С Варей они встретились еще только однажды. Когда она ехала с мужем за границу. Был 1838 год. В мире он был уже известен как
«— Княгиня, — сказал Жорж… извините, я еще не поздравил вас… с княжеским титулом!.. Поверьте, однако, что я с этим намерением спешил иметь честь вас увидеть… но когда взошел сюда… то происшедшая в вас перемена так меня поразила, что признаюсь… забыл долг вежливости.
— Я постарела, не правда ли? — отвечала Вера, наклонив головку к правому плечу».
(Головка к плечу был любимый жест Вари!)
«— О! вы шутите! — разве в счастии стареют… напротив, вы пополнели, вы… <…> весь свет восхищается любезностию, умом и талантами вашего супруга!..
— Я вам отплачу комплиментом на комплимент, monsieur Печорин… вы также переменились к лучшему…»
(Жорж — это Печорин, только более ранний. Из «Княгини Лиговской».)
В 1838-м все, кто видел Варю в краткий ее проезд с мужем через Петербург, почти единодушно отмечали, что она изменилась к худшему:
«Боже мой, как болезненно сжалось мое сердце… Бледная, худая… И только глаза сохранили свой блеск!..» — вспоминал А. П. Шан-Гирей. Правда, она только что потеряла ребенка! (Михаил долго еще утешал себя этим ее несчастливым видом и считал его следствием иных причин.)
Единственная рыбка счастья мелькнула и скрылась в безрыбьей воде. С тех пор как Варя вышла замуж, он мало верил женщинам вообще. Почти не верил. Судьба красавца Алексиса Столыпина и его вечные муки с резвушкой Александриной Воронцовой-Дашковой служили подтверждением тому. Ну он сам-то? — некрасивый, кривоногий, злоязычный — да еще поэт. А Алексис за что так?..
Часть вторая
ВЫСШИЙ СВЕТ
I
«Он поместился на низком табурете перед диваном, на котором, одетая в черное платье, сидела одна из тогдашних столичных красавиц — белокурая графиня Мусина-Пушкина — рано погибшее, действительно прелестное создание. На нем был мундир лейб-гвардии Гусарского полка, он не снял ни сабли, ни перчаток… Она чаще обращалась к сидевшему рядом с ним графу Шувалову, тоже гусару. Граф Шувалов и его собеседница внезапно засмеялись чему-то и смеялись долго. Лермонтов тоже засмеялся, но в то же время с каким-то обидным удивлением оглядывал их обоих». Иван Тургенев, тогда совсем молодой и «отнюдь не завсегдатай светских раутов», как он говорит о себе, отметил «в наружности Лермонтова… что-то зловещее и трагическое, какой-то сумрачной и недоброй силой, задумчивой презрительностью и страстью веяло от его смуглого лица, от его больших и неподвижных темных глаз».

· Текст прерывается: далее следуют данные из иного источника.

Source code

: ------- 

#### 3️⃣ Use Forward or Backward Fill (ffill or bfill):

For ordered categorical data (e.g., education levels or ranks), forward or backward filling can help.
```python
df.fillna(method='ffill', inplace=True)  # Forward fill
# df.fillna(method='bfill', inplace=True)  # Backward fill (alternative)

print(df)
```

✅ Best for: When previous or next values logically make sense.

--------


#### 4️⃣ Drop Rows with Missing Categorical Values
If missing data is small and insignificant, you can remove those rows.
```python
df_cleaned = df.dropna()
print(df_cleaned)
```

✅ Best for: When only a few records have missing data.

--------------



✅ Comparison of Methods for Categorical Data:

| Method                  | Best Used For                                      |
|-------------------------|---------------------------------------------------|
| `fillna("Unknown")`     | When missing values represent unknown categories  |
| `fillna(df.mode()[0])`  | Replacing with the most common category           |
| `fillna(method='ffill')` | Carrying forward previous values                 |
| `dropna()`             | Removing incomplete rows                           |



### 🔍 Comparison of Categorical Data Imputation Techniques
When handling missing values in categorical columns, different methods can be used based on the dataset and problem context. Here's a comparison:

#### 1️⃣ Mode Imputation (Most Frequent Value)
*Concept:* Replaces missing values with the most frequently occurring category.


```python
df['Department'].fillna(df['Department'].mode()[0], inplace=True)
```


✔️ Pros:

Мы имеем наконец профессиональное описание внешности героя. Фактически ни одного другого, столь точного, подробного и не правленного зависимостью от поздней славы поэта или нелюбови к нему у нас нет…
Тургенев решил, что «внутренне Лермонтов, вероятно, скучал глубоко» и «задыхался в тесной сфере, куда его толкнула судьба».
У Пруста писатель стоит в светской толпе. Его спрашивают: «Что вы делаете здесь?» Он отводит лорнет от глаз и ответствует: «Набъюдаю!»
Лермонтов наблюдал мир как бы со стороны. Великосветский русский мир… Он не просто вброшен был в него — чуждый ему, но он купался в нем. Он изучал его прилежно, как старинную книгу. Он находил в нем источник сюжетов, какие вряд ли встретишь в современных иностранных романах. И нередко не мог скрыть никак, что это, видимое им, сердечно огорчает его… Этим часто питалось его раздражение: одна из причин, приведших его к гибели.
Мы видим в нем раннего предшественника Пруста. Его герои не олицетворяют собой каких-либо идей, как свойственно героям Достоевского или Толстого. В них есть только характер и поведение: «…история души человеческой, даже самой мелкой души…» Он с явным удивлением взирает, к примеру, даже на симпатичных ему людей вроде Шувалова или Эмилии Мусиной-Пушкиной.
Эта поза Лермонтова, описанная Тургеневым, — почти разгадка тайны увлечения Лермонтова светом.
Он не снял ни сабли, ни перчаток. Он ненароком заглянул сюда. Он сейчас уйдет. И зря все при виде его поминают Байрона. Он больше похож на средневекового принца датского.